Tower Hamlet’s rent affordability worsened during the pandemic

The rent to income ratio has changed for many across London. Pic: Steve Watts

Tower Hamlets is one of a handful of London Boroughs to see an increase in rent over the course of the pandemic according to figures published by a London letting agency.

The east London borough, which has one of the highest poverty rates in the capital, saw a 1.2 per cent increase in the rent to income ratio during the first quarter of the Covid pandemic according to the Benham and Reeves report – setting it in stark contrast to neighbouring boroughs where many, including Lewisham, saw a decrease in rent affordability due to a change in both rent prices and a fluctuation in income for the average tenant.

A survey carried out by Tower Hamlets Council revealed that 53 per cent of residents have had a negative impact on their employment status, including reduced hours, being put on furlough or left without employment.

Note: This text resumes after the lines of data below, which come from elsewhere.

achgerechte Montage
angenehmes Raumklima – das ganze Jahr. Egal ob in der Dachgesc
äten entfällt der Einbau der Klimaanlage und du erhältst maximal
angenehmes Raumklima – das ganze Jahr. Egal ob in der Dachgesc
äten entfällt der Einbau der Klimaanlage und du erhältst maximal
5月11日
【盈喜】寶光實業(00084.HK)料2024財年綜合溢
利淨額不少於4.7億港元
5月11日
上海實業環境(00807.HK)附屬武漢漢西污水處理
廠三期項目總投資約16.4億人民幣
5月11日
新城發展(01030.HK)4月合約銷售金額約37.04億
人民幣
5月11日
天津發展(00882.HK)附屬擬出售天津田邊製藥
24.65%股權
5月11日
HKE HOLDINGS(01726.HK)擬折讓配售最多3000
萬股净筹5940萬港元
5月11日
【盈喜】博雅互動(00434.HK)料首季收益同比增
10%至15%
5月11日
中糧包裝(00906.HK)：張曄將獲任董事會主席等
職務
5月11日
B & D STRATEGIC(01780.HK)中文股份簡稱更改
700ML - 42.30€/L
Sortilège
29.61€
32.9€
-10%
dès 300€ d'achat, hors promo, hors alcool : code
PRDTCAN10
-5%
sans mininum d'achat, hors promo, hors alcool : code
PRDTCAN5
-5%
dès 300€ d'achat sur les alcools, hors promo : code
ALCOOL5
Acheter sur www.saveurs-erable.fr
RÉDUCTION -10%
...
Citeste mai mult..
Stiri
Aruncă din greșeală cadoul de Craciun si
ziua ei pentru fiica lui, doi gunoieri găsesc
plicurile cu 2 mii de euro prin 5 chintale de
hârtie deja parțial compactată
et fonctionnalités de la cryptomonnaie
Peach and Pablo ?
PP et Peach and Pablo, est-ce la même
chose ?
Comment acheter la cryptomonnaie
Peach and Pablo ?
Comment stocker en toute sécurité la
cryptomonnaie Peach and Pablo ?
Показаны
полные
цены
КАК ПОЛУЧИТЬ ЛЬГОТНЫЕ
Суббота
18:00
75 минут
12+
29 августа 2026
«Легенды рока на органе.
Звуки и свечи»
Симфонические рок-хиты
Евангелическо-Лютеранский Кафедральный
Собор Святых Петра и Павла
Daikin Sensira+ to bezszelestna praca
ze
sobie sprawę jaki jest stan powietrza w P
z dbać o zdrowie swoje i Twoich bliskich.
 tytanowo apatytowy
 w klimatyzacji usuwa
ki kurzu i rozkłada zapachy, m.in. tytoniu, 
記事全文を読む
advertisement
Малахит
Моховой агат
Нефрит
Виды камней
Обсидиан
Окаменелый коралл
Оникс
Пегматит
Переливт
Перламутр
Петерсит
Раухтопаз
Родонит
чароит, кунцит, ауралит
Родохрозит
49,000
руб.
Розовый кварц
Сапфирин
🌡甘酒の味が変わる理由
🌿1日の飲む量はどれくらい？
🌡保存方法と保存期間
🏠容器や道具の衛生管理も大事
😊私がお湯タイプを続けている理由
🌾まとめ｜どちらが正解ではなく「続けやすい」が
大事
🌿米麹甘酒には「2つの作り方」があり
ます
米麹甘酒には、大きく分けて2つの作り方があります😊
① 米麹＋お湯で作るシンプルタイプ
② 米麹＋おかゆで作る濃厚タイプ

In 2020, the Tower Hamlet’s borough profile stated that 86 per cent of all jobs are filled by commuters into the borough. The profile says: “Median earnings for workers in Tower Hamlets are the second highest in the UK. Residents earn around £90 less on average.”

According to the Office of National Statistics, over the course of 2020, Tower Hamlets saw an increase of 6,000 new claimants receiving unemployment aid, making it the fifth highest borough in London.

Across all 32 London Boroughs the average tenant is now paying 60.2 per cent of their income to cover the cost of renting. Benham & Reeves analysed the rental data over the period of the pandemic, along with the latest earnings data from the Office of National Statistics, to discover this 4.2 per cent reduction in rent prices across London.

According to these statistics, Lewisham has seen a 7.1 per cent decrease in rent affordability due to a change in both rent prices and a fluctuation in income for the average tenant.

Director of Benham & Reeves, Marc von Grundherr, said: “This has come about due to two driving factors. The first being a drop in demand which has caused many landlords to slash rents in order to secure a tenant and recoup some form of rental income. The second has been the ongoing financial support of the furlough scheme which has made the difference between retaining employment and losing it for a great deal of people.”

Whilst Hackney and Croydon have seen a minor decrease, the average net salary for residents and average rent costs have remained stable and mostly unchanged.